The other night he said he was going to a movie with friends at a local mall. As my wife and I were going to bed, she wondered if he was on his way home. I discovered he was on the opposite end of town. It wasn't anywhere dangerous, but he had to take the freeway to get there, outside our comfort zone for his driving. He did get home safely.
When my wife and I were teens there were no cellphones and we did crazy stupid dangerous things our parents never knew about.
Our son is a very good kid who gets excellent grades. After we learned that he had lied to us we debated what to do and decided to call him out. He was remorseful, but he was also angry that we were spying on him. We told him that if he turns the app off he'll lose the phone.
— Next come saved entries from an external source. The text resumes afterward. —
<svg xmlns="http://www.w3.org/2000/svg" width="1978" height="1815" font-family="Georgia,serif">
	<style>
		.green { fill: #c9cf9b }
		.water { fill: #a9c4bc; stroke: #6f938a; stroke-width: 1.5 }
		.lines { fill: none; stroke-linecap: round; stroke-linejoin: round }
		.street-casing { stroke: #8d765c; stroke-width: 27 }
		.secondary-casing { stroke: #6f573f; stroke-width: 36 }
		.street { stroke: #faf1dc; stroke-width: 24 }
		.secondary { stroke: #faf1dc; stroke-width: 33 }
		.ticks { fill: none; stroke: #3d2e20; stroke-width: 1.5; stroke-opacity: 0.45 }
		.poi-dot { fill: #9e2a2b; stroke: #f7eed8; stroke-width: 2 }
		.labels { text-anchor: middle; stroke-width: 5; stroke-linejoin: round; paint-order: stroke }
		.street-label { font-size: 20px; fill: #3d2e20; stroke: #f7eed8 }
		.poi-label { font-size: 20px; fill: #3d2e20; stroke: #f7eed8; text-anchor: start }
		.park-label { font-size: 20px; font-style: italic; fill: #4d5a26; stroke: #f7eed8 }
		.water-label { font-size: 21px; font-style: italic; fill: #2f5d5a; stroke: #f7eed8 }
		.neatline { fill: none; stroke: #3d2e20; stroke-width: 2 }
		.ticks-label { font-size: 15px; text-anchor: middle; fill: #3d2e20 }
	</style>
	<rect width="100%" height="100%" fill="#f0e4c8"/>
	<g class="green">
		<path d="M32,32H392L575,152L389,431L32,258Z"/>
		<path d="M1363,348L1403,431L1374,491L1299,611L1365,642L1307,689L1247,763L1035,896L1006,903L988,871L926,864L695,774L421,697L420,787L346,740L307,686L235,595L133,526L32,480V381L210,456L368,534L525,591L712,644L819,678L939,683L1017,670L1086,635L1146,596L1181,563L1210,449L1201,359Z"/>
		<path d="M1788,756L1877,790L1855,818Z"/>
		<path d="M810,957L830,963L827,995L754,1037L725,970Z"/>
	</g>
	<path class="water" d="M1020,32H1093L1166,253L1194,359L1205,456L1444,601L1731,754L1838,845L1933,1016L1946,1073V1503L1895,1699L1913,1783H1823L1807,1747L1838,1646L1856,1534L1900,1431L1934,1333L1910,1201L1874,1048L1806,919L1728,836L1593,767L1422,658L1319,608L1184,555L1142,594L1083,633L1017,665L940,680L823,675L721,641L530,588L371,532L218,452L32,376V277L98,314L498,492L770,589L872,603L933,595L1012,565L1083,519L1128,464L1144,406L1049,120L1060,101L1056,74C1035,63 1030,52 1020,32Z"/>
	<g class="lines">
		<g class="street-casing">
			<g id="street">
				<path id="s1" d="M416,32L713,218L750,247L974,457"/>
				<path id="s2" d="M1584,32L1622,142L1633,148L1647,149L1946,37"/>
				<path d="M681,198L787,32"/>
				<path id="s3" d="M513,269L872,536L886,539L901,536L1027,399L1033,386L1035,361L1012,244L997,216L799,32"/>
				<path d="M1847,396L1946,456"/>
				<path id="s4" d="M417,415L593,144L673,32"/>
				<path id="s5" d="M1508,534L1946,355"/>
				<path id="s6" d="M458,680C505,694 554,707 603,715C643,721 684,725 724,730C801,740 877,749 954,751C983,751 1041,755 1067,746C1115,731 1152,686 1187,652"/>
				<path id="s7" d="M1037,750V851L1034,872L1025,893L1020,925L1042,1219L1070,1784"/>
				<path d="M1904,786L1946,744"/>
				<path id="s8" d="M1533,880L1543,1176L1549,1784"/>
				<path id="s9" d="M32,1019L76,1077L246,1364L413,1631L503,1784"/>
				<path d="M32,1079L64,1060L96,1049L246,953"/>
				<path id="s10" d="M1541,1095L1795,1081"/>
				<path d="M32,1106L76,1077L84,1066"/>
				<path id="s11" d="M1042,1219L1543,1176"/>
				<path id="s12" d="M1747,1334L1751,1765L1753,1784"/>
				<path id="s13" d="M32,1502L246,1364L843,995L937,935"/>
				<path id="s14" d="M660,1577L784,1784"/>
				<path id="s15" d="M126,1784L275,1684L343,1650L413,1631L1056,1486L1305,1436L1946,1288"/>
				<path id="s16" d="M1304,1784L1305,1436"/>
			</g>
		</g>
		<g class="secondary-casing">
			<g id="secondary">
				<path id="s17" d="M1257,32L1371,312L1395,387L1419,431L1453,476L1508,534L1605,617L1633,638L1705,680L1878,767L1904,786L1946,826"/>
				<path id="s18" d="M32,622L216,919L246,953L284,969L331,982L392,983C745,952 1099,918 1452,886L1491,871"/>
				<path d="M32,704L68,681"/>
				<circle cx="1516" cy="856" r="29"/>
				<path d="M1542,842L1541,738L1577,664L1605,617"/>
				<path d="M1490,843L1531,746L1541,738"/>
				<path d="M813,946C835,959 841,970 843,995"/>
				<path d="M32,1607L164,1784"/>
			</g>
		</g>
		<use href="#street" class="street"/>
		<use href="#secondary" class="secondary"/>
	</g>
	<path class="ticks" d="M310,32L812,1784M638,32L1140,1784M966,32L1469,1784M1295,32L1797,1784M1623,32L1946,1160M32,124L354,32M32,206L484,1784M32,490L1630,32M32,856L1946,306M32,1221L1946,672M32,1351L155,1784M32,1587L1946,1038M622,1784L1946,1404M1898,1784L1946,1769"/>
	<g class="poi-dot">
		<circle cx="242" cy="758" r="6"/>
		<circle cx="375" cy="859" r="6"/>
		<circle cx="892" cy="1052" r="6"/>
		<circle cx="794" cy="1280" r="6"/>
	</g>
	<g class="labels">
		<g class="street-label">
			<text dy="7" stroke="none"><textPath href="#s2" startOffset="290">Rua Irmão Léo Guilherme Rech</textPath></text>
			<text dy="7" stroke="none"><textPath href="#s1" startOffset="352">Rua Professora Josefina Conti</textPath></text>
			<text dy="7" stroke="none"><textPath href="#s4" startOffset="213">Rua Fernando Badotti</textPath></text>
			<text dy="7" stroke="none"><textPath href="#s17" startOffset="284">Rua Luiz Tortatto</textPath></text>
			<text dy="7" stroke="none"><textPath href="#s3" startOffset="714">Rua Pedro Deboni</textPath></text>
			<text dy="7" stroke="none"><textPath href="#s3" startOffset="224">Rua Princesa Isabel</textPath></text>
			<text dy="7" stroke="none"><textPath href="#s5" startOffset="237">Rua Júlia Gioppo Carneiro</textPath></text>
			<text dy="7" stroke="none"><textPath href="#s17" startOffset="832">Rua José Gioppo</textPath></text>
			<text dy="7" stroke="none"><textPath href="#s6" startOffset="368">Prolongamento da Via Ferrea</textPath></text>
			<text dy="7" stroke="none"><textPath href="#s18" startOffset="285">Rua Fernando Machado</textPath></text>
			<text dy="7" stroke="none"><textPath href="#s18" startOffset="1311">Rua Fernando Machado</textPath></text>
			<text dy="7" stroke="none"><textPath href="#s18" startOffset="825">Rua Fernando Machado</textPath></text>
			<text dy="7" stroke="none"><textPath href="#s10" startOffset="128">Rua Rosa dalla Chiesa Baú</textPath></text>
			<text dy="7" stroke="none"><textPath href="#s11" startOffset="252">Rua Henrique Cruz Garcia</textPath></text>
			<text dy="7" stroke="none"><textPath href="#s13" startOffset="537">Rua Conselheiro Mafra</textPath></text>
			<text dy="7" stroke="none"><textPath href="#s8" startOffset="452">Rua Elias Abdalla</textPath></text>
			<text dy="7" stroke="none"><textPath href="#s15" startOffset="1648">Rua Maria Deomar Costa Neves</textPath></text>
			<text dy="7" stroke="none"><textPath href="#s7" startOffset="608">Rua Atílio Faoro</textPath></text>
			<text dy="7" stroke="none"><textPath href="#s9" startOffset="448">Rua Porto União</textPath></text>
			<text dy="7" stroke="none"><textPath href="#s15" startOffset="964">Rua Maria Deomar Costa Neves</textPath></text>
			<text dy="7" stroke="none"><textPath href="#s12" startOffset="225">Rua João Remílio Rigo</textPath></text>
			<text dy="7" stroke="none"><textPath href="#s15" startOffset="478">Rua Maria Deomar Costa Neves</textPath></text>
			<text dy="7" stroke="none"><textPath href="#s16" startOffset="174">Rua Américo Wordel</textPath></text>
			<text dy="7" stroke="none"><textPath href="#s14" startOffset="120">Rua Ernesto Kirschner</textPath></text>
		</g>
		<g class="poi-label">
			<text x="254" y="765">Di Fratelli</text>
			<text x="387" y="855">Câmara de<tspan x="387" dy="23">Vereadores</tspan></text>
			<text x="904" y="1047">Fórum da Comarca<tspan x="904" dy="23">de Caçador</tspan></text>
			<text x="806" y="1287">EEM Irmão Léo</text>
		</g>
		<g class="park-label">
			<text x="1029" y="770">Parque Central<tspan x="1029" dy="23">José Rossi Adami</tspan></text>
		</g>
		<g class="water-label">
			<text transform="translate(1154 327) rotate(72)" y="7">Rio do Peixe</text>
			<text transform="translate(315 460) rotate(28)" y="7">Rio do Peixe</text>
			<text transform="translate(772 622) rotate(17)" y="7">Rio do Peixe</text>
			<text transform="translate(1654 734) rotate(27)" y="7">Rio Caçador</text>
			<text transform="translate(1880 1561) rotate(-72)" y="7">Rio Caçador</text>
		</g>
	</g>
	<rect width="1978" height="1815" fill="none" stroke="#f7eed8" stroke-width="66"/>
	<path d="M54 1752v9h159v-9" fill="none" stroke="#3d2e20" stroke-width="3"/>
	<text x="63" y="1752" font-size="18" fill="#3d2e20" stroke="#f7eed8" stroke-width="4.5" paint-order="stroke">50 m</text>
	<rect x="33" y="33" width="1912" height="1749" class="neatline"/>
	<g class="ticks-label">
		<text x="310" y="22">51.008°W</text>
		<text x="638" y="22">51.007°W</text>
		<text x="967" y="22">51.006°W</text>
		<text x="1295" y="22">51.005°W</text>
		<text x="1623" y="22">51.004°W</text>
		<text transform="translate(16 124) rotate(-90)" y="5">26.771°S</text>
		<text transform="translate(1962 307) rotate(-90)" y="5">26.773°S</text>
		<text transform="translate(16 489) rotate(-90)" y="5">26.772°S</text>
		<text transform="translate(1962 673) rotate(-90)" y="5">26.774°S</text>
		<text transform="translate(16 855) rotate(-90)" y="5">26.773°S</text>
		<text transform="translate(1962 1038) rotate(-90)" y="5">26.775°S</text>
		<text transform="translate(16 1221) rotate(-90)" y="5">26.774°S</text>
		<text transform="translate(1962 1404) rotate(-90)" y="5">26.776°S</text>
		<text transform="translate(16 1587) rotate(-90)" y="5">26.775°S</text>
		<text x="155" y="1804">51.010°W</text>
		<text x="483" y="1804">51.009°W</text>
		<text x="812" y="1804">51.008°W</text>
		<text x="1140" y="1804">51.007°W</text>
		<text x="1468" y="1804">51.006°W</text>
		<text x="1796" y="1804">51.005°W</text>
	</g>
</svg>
He wanted to know why he can't have the same freedom we did when we were young? We didn't punish him, we just told him we wanted the truth moving forward. He's going to be a senior this year, and we know we're going to have to loosen the reins a bit. Of course at this point, we can't really believe him when he says he's going to a movie. What do you think? If the technology is there, is it good to track where your kids are?
I've Got an App
The other day I was talking to my teenager about what it was like for me to be a teenager in the 1970s; I might as well have been talking about the 1870s. She found it hard to fathom that when my friends and I went out the door our parents had no idea where we were, that when we were in a car, we were beyond the reach of any parents' supervision.
Now parents are their own private NSA, able to track their kids' movements in real-time. Sure, I find it infinitely reassuring that I can reach my daughter on her cellphone, but it's not just my technophobia that keeps me from downloading that app you have.
She and her friends keep vampire hours, but I don't monitor where she is because I need to practice letting her go, and she needs to learn to make her way in the world.
I'm not defending your son's lying. But you acknowledge your own mildly reprobate youth, so you can imagine the thrill for him of being on the forbidden side of town, of successfully navigating the highway at night. You are right to drive the point home (about his driving home) that you have to be able to trust each other.
So sit down with him and draw up some rules for the coming year. Say that you're keeping the app on for now, and if you find he's lied to you, there will be consequences. But you know that he's a senior and things are changing, so if he is straight with you, by October you will turn off the tracking.